Stop Doing This When You Get Angry

I use to believe that anger was something that happened to me. When I felt angry, I felt like I was a victim of anger, as if it controlled me, and I just had to let it run its course until it sputtered out. I feel like comparing it to a cold virus. It comes on strong and I just have to wait until it passes.dont-do-this-angry

This type of thinking is wrong.

If you do this when you get angry…if you believe anger controls you and that it has to run its course…you need to stop thinking this way.

You may be thinking now:

How do I stop being angry?

My husband did this…

My child keeps doing this…

My mom said this…

My sister won’t….

My dad can’t…

My friends just don’t…

That is the thing with anger. When it flares up, our flesh is motivated to justify its existence and it is that justification – based on other people’s actions or inactions – its that justification that convinces you to let it run its course.

I suppose we should clarify what anger is…

Anger is one of the many emotions God has given us the ability to experience and express. I believe God allows us to know what anger is so that we feel deeply and can gain greater understanding of the world around us. I also think that anger reveals a ton about ourselves and about God and how He designed our bodies. We can know more about ourselves through anger when we experience it as we navigate these questions:

  • Why am I angry?
  • What triggers my anger?
  • Can I have self-control despite my anger?
  • How can I resolve this feeling of anger?

Answering these kinds of questions about this specific emotion will help us know ourselves better. Knowing ourselves makes it easier to respond to anger when it flares up, instead of letting go of the reins and just letting it run its course. We can stay in control and manage it.

Anger is an emotion. We are allowed to feel angry. But God is clear in His Word that we should never sin in our anger.

Be angry and do not sin; do not let the sun go down on your anger, and give no opportunity to the devil.” – Ephesians 4:26-27

So we can experience and express anger. We can be angry. But we should not sin in our anger. We should not let the sun go down on our anger – which in marriage I believe we need to be careful of and address issues as they come up. We should not give the devil any opportunity in any of relationships to bring destruction upon them. He will try. The devil is waiting for an opportunity for us to get angry and has no hesitation to use that against us. He will try to bring up the past, he will remind you of the hurt you have already experienced, he will bring on reasons why you should remain in your anger.

This does bring peace or reconciliation to a relationship. But what will, is being confident that we can experience and express anger, but that it has no control over us. We are not slaves to anger. We have victory in Christ!

There have been situations where people express anger and take it out on someone else. Seeing this breaks my heart.

One time, I pulled into my mom’s driveway and I overheard the neighbors, a dad cussing and yelling at his young teenage boy, demanding him to go to his room. I also heard the boy talk back, which aggravated his father even more. It lasted only seconds, but I felt the weight of their frustrations and it was overwhelming. The anger was obvious on their faces and in the tone of their voices.

In another instance, I went to the store, and as I waited for a couple to walk to their car so I could have their spot, I felt as if I should pray for them. They were an older couple and I am almost positive they were married. I couldn’t hear their conversation, but the way the wife walked a few steps in front of the man in a brisk fashion, glaring at him over her shoulder, and seeing their arms flail at each other, made it look as if they were arguing.

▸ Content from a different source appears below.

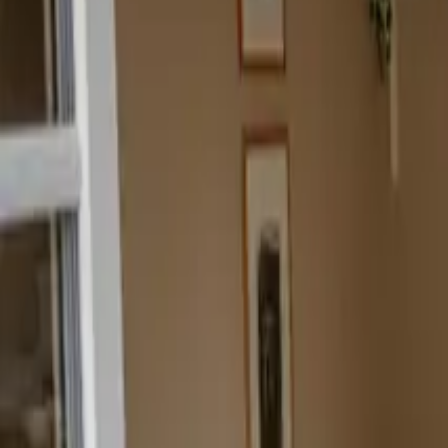
Inspiration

They left their spot and drove away with scowls on their faces. I sat there for a moment and just prayed that God would intervene.anger

There have been other times that I have allowed anger to bring ruin in my relationships. I justify the mean way I talk to my husband and believe it is valid because I am angry. My husband gets hurt. We feel separated. And when my son notices, he starts to express frustration and anger. It is in moments like this that I must humble my heart and remember that I am in control of my behavior. I repent and apologize, then move forward to reconcile the reason I am angry.

I want to remind us all that anger is an emotion. It will always be a part of who we are. Anger reveals depths of our hearts that we would otherwise not know existed. However, we must not sin in our anger. We must not settle to believe that anger just happens to us and it needs to run its course. We are responsible for our behavior no matter what emotion we feel. 

So…How do I stop being angry?

Anger is an emotion that even Jesus experienced. However, anger can easily lead us to actions that could cause hurt to ourselves or others if we allow it to rule our hearts. May we be vigilant to extinguish the lies that anger is in control. Start here. Acknowledge your anger and then pray. Remind yourself that you are stronger than your emotions and that God will help you, if you let Him. Take a moment to pray. Take a few deep breaths. Consider why you are angry and what it is that you are looking for that will help resolve your anger. Seek peace and pursue it. 

Turn away from evil and do good; seek peace and pursue it. – Psalm 34:14

Also, keep in mind that marriage is an especially easy target for the enemy to try and muster anger. Let’s NOT give him an opportunity to tear us down. Instead, let us submit our feelings unto the Lord through prayer and ask for His help to find peace and reconciliation and victory! We can do this!!